# Farm Master Pasteurizer



## casedata (May 9, 2013)

Hello all, I'm new to Homesteading and had questions about the Farm Master Pasteurizer. I just obtained one, tested it with water, and seems to work fine. Does anyone have a manual or a copy of one? Also, for those who do pasteurize, will this pasteurizer be ok for home pasteurization? Has anyone had issues with it?

Thanks for any help or advice you can give me.


----------



## opalcab (May 16, 2011)

do a web search for it


----------



## farmerpat (Jan 1, 2008)

I have. Really old one. Worked great till it got a small short in it & I got a shock everytime I used it. I have a friend who's an electrician, & am gonna try to barter some homemade cinnamon rolls for hi taking a look at it. I really like it a lot.


----------



## casedata (May 9, 2013)

farmerpat said:


> I have. Really old one. Worked great till it got a small short in it & I got a shock everytime I used it. I have a friend who's an electrician, & am gonna try to barter some homemade cinnamon rolls for hi taking a look at it. I really like it a lot.

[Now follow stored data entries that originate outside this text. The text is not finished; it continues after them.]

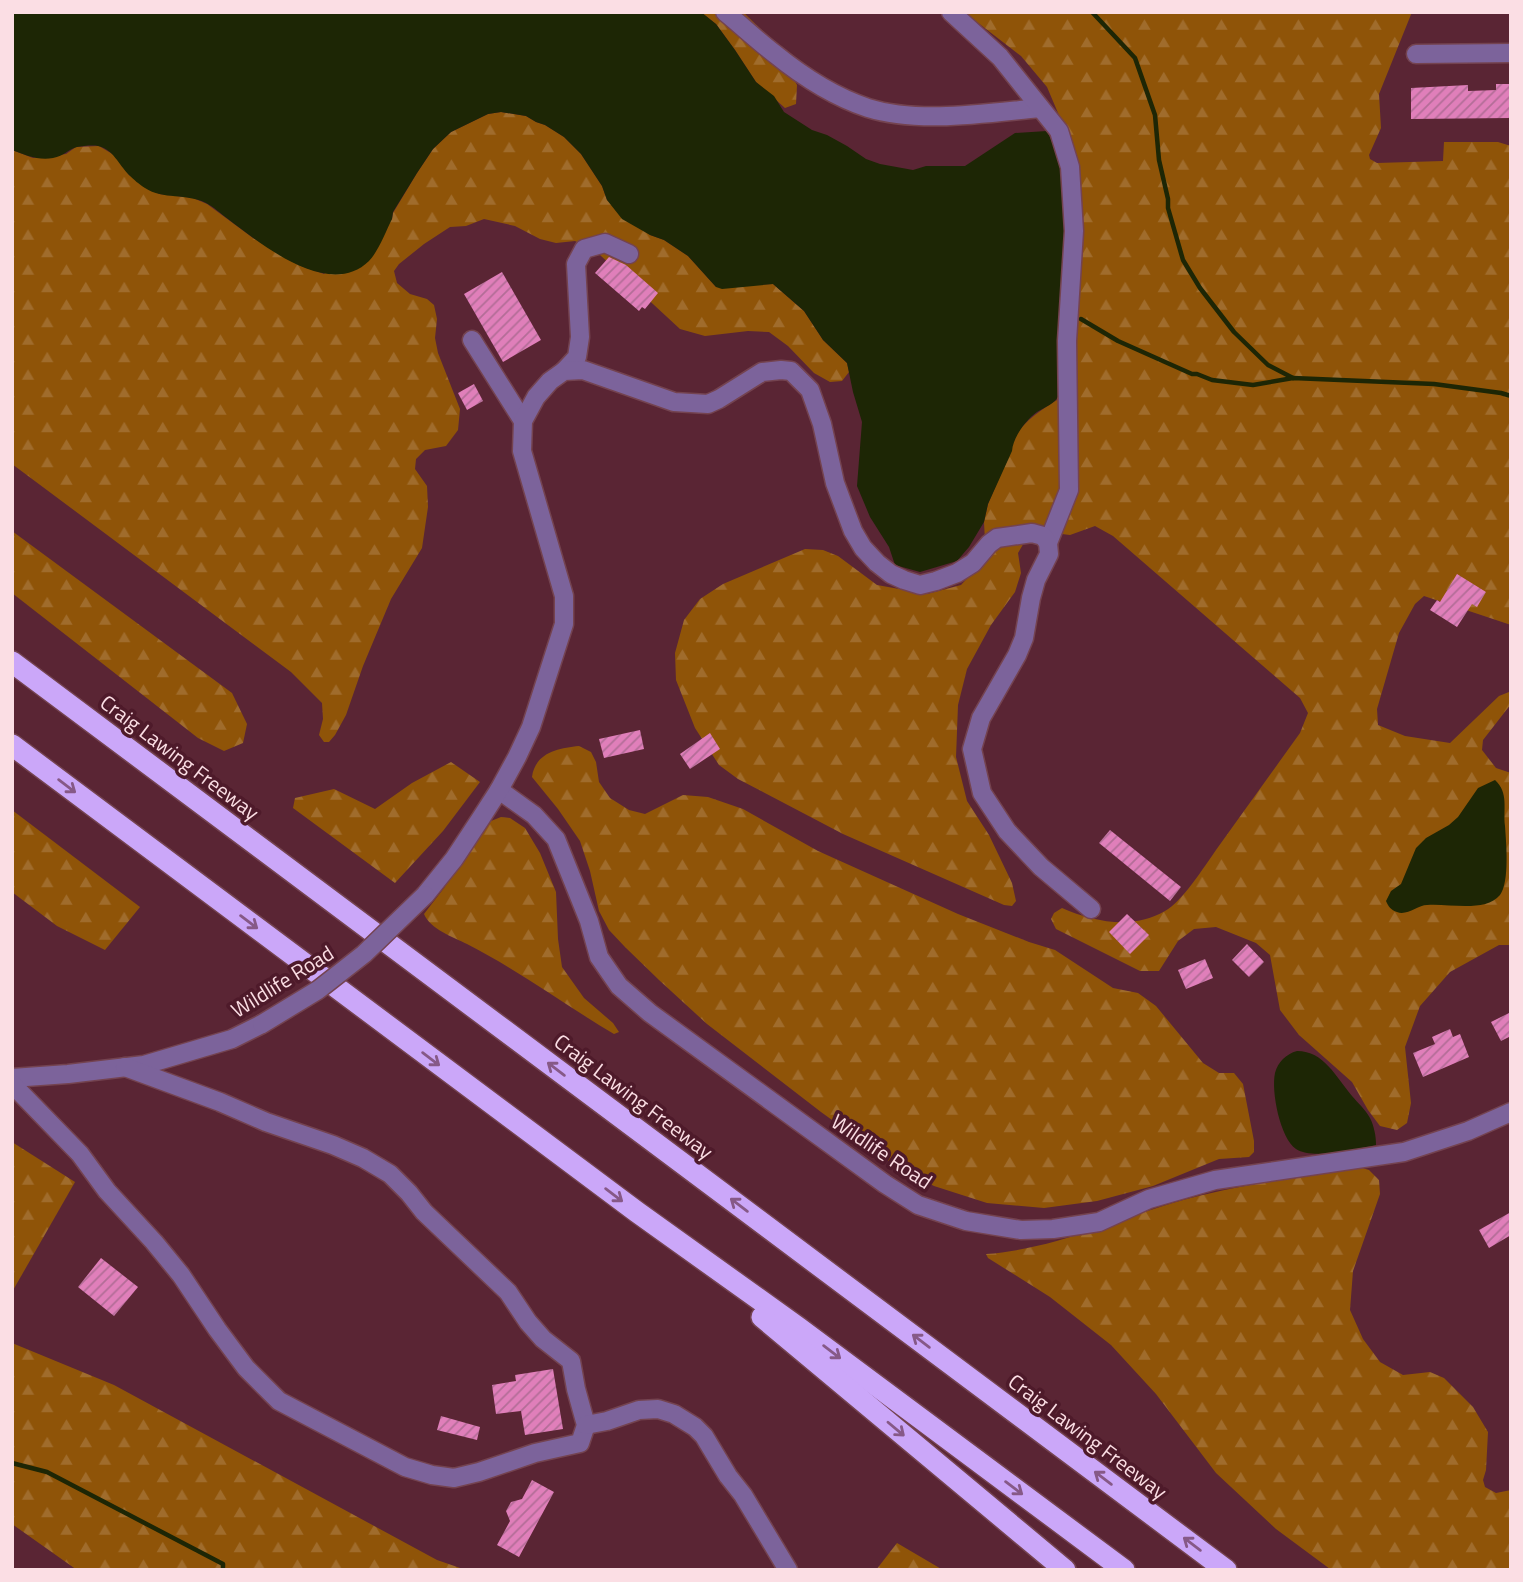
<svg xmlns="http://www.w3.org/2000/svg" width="1523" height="1582" font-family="'Titillium Web',sans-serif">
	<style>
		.forest { fill: url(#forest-firs) }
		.water { fill: #1d2605 }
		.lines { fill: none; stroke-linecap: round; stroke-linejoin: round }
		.stream { stroke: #1d2605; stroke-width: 4.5 }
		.building { fill: url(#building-hatch) }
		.minor-casing { stroke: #744350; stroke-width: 21 }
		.highway-casing { stroke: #744350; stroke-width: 24 }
		.minor { stroke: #7c639b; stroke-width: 18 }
		.highway { stroke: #cba7f9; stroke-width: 21 }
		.minor-bridge-casing { stroke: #744350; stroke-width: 21; stroke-linecap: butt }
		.minor-bridge { stroke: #7c639b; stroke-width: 18 }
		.oneway { stroke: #865987 }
		.labels { text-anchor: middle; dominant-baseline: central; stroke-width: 7; stroke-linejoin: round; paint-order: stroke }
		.street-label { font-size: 21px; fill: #fbdee4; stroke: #4e1a2a }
	</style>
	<defs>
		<pattern id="forest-firs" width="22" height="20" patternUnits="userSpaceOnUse" patternTransform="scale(1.75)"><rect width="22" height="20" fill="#8f5408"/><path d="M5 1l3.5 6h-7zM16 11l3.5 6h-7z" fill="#a06c2c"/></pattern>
		<pattern id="building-hatch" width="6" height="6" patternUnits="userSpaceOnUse" patternTransform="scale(1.75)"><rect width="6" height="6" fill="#e07fba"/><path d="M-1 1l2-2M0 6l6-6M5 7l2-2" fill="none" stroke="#b36d97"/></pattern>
	</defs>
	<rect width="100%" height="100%" fill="#5a2534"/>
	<!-- forest -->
	<g class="forest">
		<polygon points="701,12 743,12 772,40 797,85 796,104 785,108 756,82 735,50 716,24"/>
		<path d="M964 12H1412L1379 94 1381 128 1369 155 1370 159 1377 163 1443 161 1444 142H1498L1511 146V625L1424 596 1415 604 1399 633 1377 709 1378 725 1405 736 1450 743 1499 696 1509 692 1511 694V704L1483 740 1482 750 1496 768 1511 773V945H1499L1450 972 1420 1006 1405 1047 1411 1103 1407 1123 1397 1130 1380 1126 1368 1110 1352 1082 1299 1035 1280 1010 1270 955 1256 943 1216 927 1194 929 1178 941 1159 971H1140L1056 929 1051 919 1054 913 1062 908C1094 922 1133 930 1165 911 1182 902 1204 867 1216 850 1244 811 1272 772 1300 733L1308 713 1300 698 1113 536 1095 526 1070 535 1046 532 1025 541 1018 553 1021 573 1015 592 991 625 967 669 958 705 956 757 967 801 989 835 1012 883 1016 901 1012 906 1004 905 843 834 738 779 719 765 695 728 676 680 675 653 684 620 700 599 723 584 805 549 823 550 838 556 877 585 927 594 961 585 974 571 985 541 984 522 988 504 1011 451C1013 428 1039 411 1057 400L1061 120 1047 87 1021 56Z"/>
		<polygon points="501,112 526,116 536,122 545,125 564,137 581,154 602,186 607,200 650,235 664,240 688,256 716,287 773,284 804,311 823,340 847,363 849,372 842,381 830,382 814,373 788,346 769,332 748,331 705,336 680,329 600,255 575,241 556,243 540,239 515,226 484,219 466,226 450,227 424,244 399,264 394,271 397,283 410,294 427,299 434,305 437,319 435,338 438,353 460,409 458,430 446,446 425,450 416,459 415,469 427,486 428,507 422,548 391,599 363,666 346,715 335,735 329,742 324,742 319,735 323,719 322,703 291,672 12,464 12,150 33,158 66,154 76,147 99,146 114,155 129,175 159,194 193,198 207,204 253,238 287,259 301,266 324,274 392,219 393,213 417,173 433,149 451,132 488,114"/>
		<polygon points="12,531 232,693 247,724 243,743 224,751 198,738 12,593"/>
		<path d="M579 746 591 752 596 762 599 782 610 798 629 810 645 814 683 795 708 797 743 809 818 851 958 914 1029 942 1055 950 1113 988 1138 993 1156 1006 1203 1063 1219 1073H1234L1243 1084 1254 1141V1152L1249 1157 1219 1159 1153 1186 1097 1201 1044 1208 987 1203 934 1186 893 1164 821 1112 707 1024 659 980 625 947 609 930 599 911 590 871 580 841 558 809 532 777C535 753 558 748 579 746Z"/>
		<polygon points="451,762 480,782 443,831 395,883 293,808 295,798 334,789 375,809 412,783"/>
		<polygon points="12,810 140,907 105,950 57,926 12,892"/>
		<path d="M501 817 510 818 525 828 540 853 556 892 558 939 562 967 584 998 613 1023 619 1032 614 1034C565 1005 518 970 467 944 453 937 430 929 424 914L444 888 482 827 491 821Z"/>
		<polygon points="12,1142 75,1182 12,1292"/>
		<path d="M1359 1167 1369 1170 1379 1180 1380 1194 1353 1271 1350 1310 1363 1339 1380 1362 1403 1375 1430 1372 1444 1378 1473 1407 1488 1432 1486 1470 1483 1480 1485 1487 1496 1493 1511 1490V1570L1330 1569 1276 1529 1216 1473 1156 1394 1111 1345 1050 1297 988 1258 986 1254C1053 1249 1113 1221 1176 1202 1235 1185 1298 1177 1359 1167Z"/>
		<polygon points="12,1343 114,1385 437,1560 466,1570 77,1570 12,1524"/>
		<polygon points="897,1543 943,1570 876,1570"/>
	</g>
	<!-- water -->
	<g class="water">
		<path d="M12 12H701L716 24 735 50 756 82 774 96 784 112 812 130 827 135 847 146 866 159 880 164 913 170 926 166H965L1015 133 1047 131 1062 164 1066 207 1059 395C1055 404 1045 407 1037 412 1026 420 1013 437 1012 451L988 504 984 522 969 547 957 561 920 572 895 565 889 547 870 517 857 486 862 422 853 392 847 363 823 340 804 311 773 284 722 289 716 287 688 256 664 240 650 235 622 219 607 200 602 186 581 154 564 137 545 125 536 122 526 116 501 112 488 114 451 132 433 149 417 173 393 212 392 219C386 231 378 252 369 261 329 300 261 244 228 219 221 214 214 207 206 203 187 193 163 200 145 188 140 185 133 179 129 175 119 165 113 149 98 146 93 145 82 146 77 147 69 149 64 156 53 158 39 161 25 155 12 150Z"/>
		<path d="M1495 780C1509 793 1503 809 1505 826 1506 841 1510 882 1500 895 1485 913 1448 903 1427 905 1418 905 1407 916 1397 912 1391 910 1388 906 1386 901L1391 891 1401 884 1416 848 1426 838 1449 825 1458 817 1478 788Z"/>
		<path d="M1297 1051C1324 1051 1336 1077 1352 1096 1358 1103 1365 1109 1370 1118 1374 1126 1376 1136 1376 1145 1356 1149 1313 1160 1296 1149 1280 1138 1271 1091 1275 1073 1278 1062 1286 1054 1297 1051Z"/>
	</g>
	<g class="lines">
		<!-- stream -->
		<g class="stream">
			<polyline points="1092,12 1135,58 1155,115 1159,160 1168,199 1168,208 1183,260 1200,288 1234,332 1268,365 1293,378"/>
			<polyline points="1081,319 1118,341 1192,374 1197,374 1212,380 1253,385 1293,378 1434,384 1501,393 1511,396"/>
			<polyline points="12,1463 47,1472 223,1564 223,1570"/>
		</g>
	</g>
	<!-- building -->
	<g class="building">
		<polygon points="1496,84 1511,84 1511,118 1411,119 1411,88 1468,85 1468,91 1496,90"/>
		<polygon points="609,257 626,265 658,293 645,309 642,307 639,311 595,273"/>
		<polygon points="502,272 541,340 503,362 464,294"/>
		<polygon points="474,384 483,401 467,410 458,393"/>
		<polygon points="1457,574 1486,592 1477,607 1472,604 1457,627 1430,610 1437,600 1440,602"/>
		<polygon points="640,730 644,749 604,758 599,739"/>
		<polygon points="710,733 720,749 690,769 680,754"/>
		<polygon points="1110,830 1181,887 1170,901 1099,843"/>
		<polygon points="1127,914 1149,935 1130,954 1109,932"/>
		<polygon points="1247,944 1264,962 1249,977 1232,960"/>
		<polygon points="1205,959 1213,978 1186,989 1178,970"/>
		<polygon points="1511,1012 1511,1036 1501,1041 1491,1022"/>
		<polygon points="1450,1029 1453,1037 1460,1034 1469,1057 1423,1077 1413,1053 1435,1044 1432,1037"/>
		<polygon points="1511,1212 1511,1235 1489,1248 1479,1230"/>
		<polygon points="101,1258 138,1287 114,1316 78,1287"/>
		<polygon points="553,1369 563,1429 525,1435 521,1411 496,1414 492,1385 516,1381 515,1375"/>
		<polygon points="441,1416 480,1427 477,1440 437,1430"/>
		<polygon points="532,1480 554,1492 519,1557 497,1545 510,1521 506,1511 511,1502 522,1499"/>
	</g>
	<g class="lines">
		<!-- minor casing -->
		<g class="minor-casing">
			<g id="minor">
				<path d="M725 12C742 26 758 41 775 54 802 76 835 97 868 108 919 124 987 113 1040 108"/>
				<polyline points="951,12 1000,57 1059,131 1070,167 1074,231 1067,341 1069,490 1048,543"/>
				<polyline points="1416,54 1511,53"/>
				<polyline points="472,340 523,421"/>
				<polyline points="564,371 577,357 580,337 576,264 584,249 605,243 629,254"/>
				<polyline points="499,790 534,815 556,839 589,921 599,957 619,986 650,1013 885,1184 918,1205 966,1221 1021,1230 1053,1229 1099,1222 1149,1199 1215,1180 1404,1152 1468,1131 1511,1112"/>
				<polyline points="425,895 454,859 481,818 499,790 517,757 531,727 564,624 564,596 522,451 523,421 536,397 550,381 564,371 583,370 674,402 708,404 719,399 762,372 781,370 791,371 810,390 822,424 835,483 853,531 863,548 877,563 891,574 904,580 920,585 936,581 957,573 973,563 989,544 997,538 1032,533 1043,536 1048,543 1049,554 1036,580 1031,598 1024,638 1017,655 981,718 972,749 982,793 1007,831 1041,867 1091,909"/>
				<polyline points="12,1078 68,1074 144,1065 232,1039 262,1024"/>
				<polyline points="12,1084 80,1154 107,1191 154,1242 181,1275 217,1329 246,1368 279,1401 405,1467 432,1475 454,1478 479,1472 535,1453 580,1443 586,1425 576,1389 571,1361 543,1339 528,1322 508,1292 424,1212 409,1193 390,1174 363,1158 333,1145 266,1122 220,1102 125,1067"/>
				<polyline points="586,1425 607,1421 639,1410 658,1409 674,1414 695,1427 704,1436 728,1476 743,1495 788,1570"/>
			</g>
		</g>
		<!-- highway casing -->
		<g class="highway-casing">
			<g id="highway">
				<polyline points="12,662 1226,1570"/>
				<polyline points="12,745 637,1212 799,1328 1124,1570"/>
				<polyline points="762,1317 1065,1570"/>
			</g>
		</g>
		<!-- minor -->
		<use href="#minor" class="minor"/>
		<!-- highway -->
		<use href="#highway" class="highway"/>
		<!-- minor-bridge casing -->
		<g class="minor-bridge-casing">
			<polyline id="minor-bridge" points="262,1024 318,990 364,954 425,895"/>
		</g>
		<!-- minor-bridge -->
		<use href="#minor-bridge" class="minor-bridge"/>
	</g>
	<!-- one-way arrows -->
	<defs><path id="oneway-shaft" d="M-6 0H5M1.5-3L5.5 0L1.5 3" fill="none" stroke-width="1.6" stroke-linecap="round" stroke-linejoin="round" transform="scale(1.75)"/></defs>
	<g class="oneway">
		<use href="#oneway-shaft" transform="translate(67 786) rotate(37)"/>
		<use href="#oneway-shaft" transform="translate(249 922) rotate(37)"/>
		<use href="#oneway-shaft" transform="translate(431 1059) rotate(37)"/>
		<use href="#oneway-shaft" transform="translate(556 1069) rotate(-143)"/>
		<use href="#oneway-shaft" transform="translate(614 1195) rotate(37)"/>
		<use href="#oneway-shaft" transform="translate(739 1205) rotate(-143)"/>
		<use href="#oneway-shaft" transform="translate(921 1341) rotate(-143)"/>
		<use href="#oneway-shaft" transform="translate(832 1352) rotate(37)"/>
		<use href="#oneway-shaft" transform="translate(896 1429) rotate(40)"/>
		<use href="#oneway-shaft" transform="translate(1103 1478) rotate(-143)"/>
		<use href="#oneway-shaft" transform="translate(1014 1488) rotate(37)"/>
		<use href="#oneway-shaft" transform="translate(1192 1544) rotate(-143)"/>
	</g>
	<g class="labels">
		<!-- street labels -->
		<g class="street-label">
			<text transform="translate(180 757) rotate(37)">Craig Lawing Freeway</text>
			<text transform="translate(282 981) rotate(-32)">Wildlife Road</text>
			<text transform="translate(634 1096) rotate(37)">Craig Lawing Freeway</text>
			<text transform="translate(882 1151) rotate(34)">Wildlife Road</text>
			<text transform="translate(1088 1436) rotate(37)">Craig Lawing Freeway</text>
		</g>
	</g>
	<!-- border -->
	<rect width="1523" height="1582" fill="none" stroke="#fbdee4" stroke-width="28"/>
</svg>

I finally got some milk to use and the pasteurizer worked great. I can see that the electric cord is wearing thin where it inserts into the unit and the plug is really an antique. My hubby is going to replace the cord with a new one so I don't have any issues using the unit. That may de-value it but this is a working unit for me rather than a keepsake. I'd like some of those rolls as well.


----------